Again, I doubt that real peer/peer air war would look anything like the preferred scenarios for F-22 employment. The F-22 may face especially great obstacles on offensive missions (over red territory). Fighters are merely a component in a combined arms effort these days, after all.


There's also the issue of contrails. Certain atmospheric conditions create contrails reliably (at high altitude) and there's little chance to surprise anyone in WVR combat in such a zone if fighter pilots cooperate properly. Sensors (such as certain missile warning sensors) can even be programmed to detect contrails at large distances and direct extra sensor attention to the contrails' ends. The USAF doesn't do this, of course (afaik). It doesn't attempt to defeat a F-22.

It doesn't give its other aircraft the tools to defeat a F-22. Even West Europeans don't do that (at least not much). The Russians and Chinese on the other hand try hard to defeat it, and that's all-important for the appraisal of a F-22's quality.
A small anecdote for illustration:
An engineer/physicist team developed a radio proximity fuze for 5" shells in WW2. An engineer from another lab asked them if countermeasures were possible - the answer was a very sure "no". The lab itself had failed in its attempt to defeat its own product. Said engineer was puzzled, thought about it and two weeks later his laboratory had patched together a jammer. It was tested and defeated the proximity fuze reliably.

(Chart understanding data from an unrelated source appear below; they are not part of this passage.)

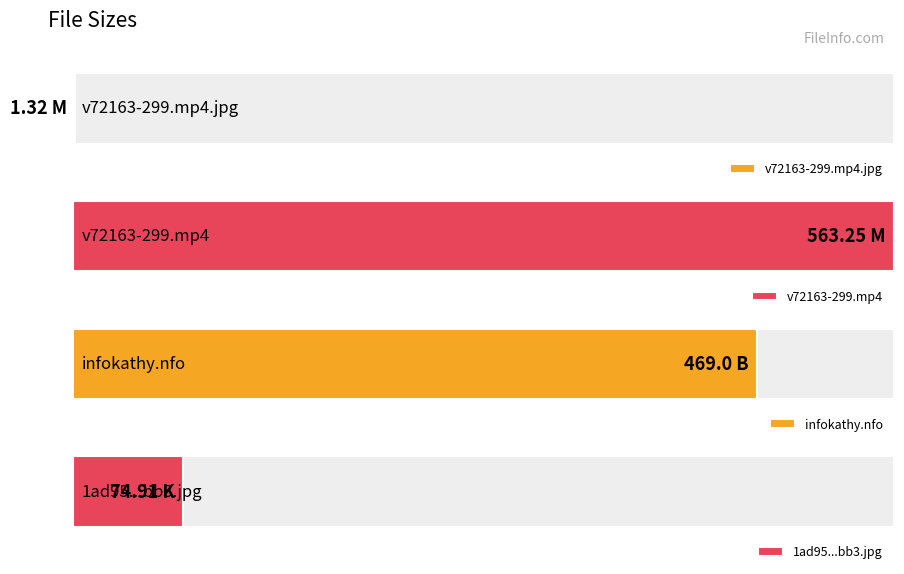

The value at v72163-299.mp4.jpg (M) is 0.7. True or false?

False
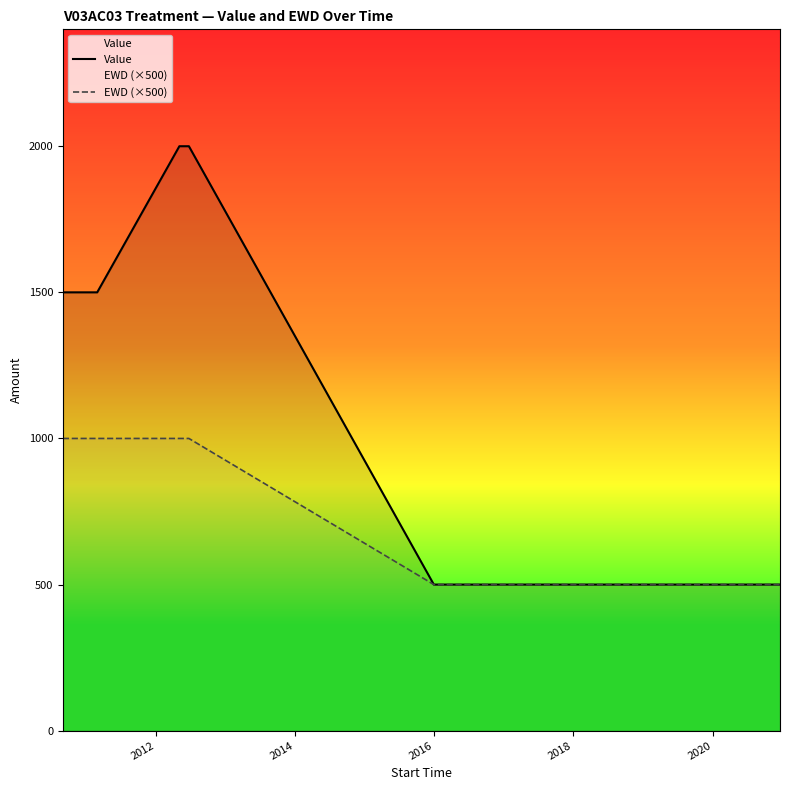

What is the value of the Value point at the 17th from the left?

500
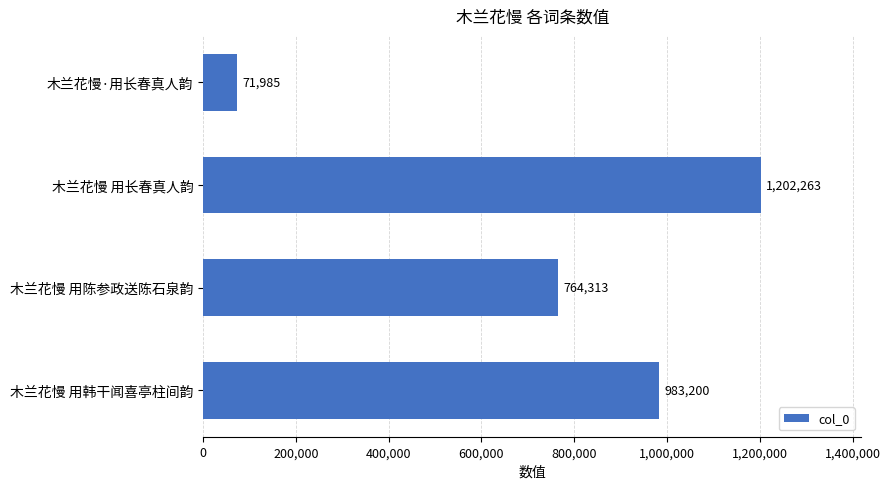

What is the smallest value displayed?

71985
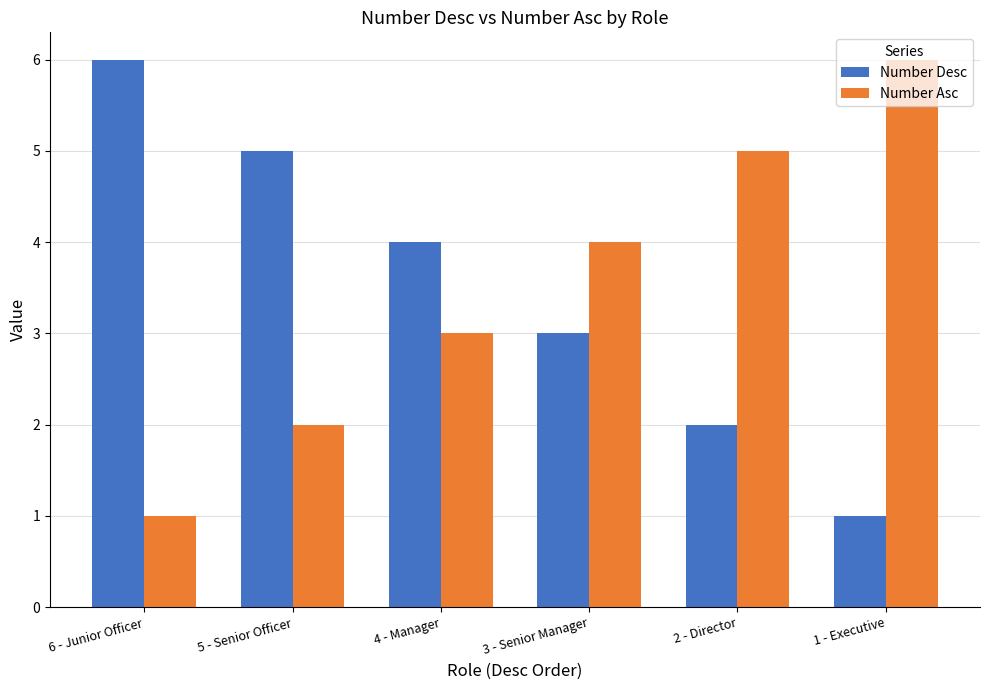

What is the spread (max minus min) of values at 3 - Senior Manager?

1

Now think about it. I hear all the time from the U.S. (the lab that invented the thing) about how great it is and how its own attempts at defeating it fail.
At the same time I have a Flug Revue issue from 1991 (!) on my desk with a big article on the YF-22. The Russians probably had espionage results on the program back in the 80's. Two decades of high priority countermeasure efforts (some of them already known, as truck-mobile search radars with wavelengths that pretty much prevent even LO characteristics for aircraft of the F-22's size through sheer physics).

-----

I based the comparison of F-4 and Mirages etc on the fact that
fuel - twice engine power = roughly twice fuel consumption
maintenance - 30-50 hrs/hr vs. 15-20 hrs/hr
crew - 2 instead of 1
Granted, the Draken was ill-armed with its Falcons and single gun, but the Mirages were very capable for their time AND capable of more sorties/day. Israeli Mirage IIIs did cut the time for loading fuel and weapons down to ten minutes. Ten minute breaks between sorties!
The F-4 had an almost double probability of one engine requiring urgent maintenance and its electronics required more care as well.
You seem to compare these 60's fighters too much to modern fighters in regard to visibility and "crap".

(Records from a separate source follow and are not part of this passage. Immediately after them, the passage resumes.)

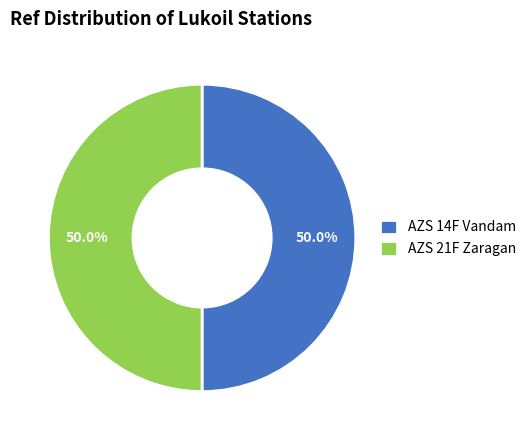

How many segments does this pie chart have?

2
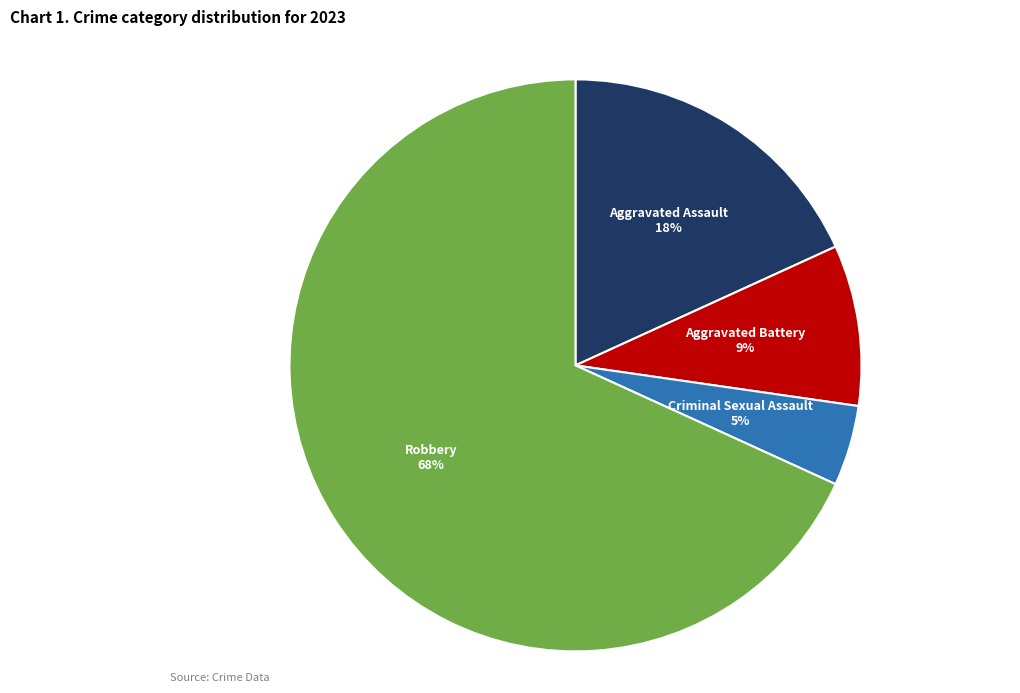

To the nearest percent, what is the combined percentage of Aggravated Battery and Criminal Sexual Assault?

14%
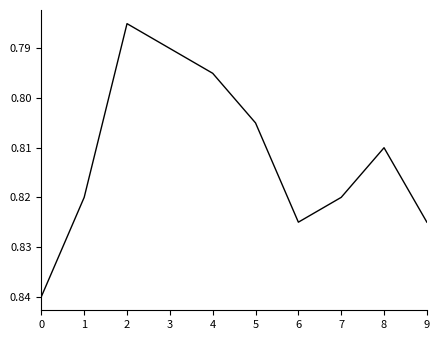

How many distinct data groups are displayed?

1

We also need to remember that kill statistics are questionable when discussing the F-4's qualities. The North Vietnamese exaggerated their kills (and had an impressive array of supposed aces) and the U.S. did most likely exaggerate air combat kill statistics as well. This happened in WW2 unintentionally and even with strict rules up to a factor of about two. BVR combat hasn't exactly made BDA more simple post-WW2.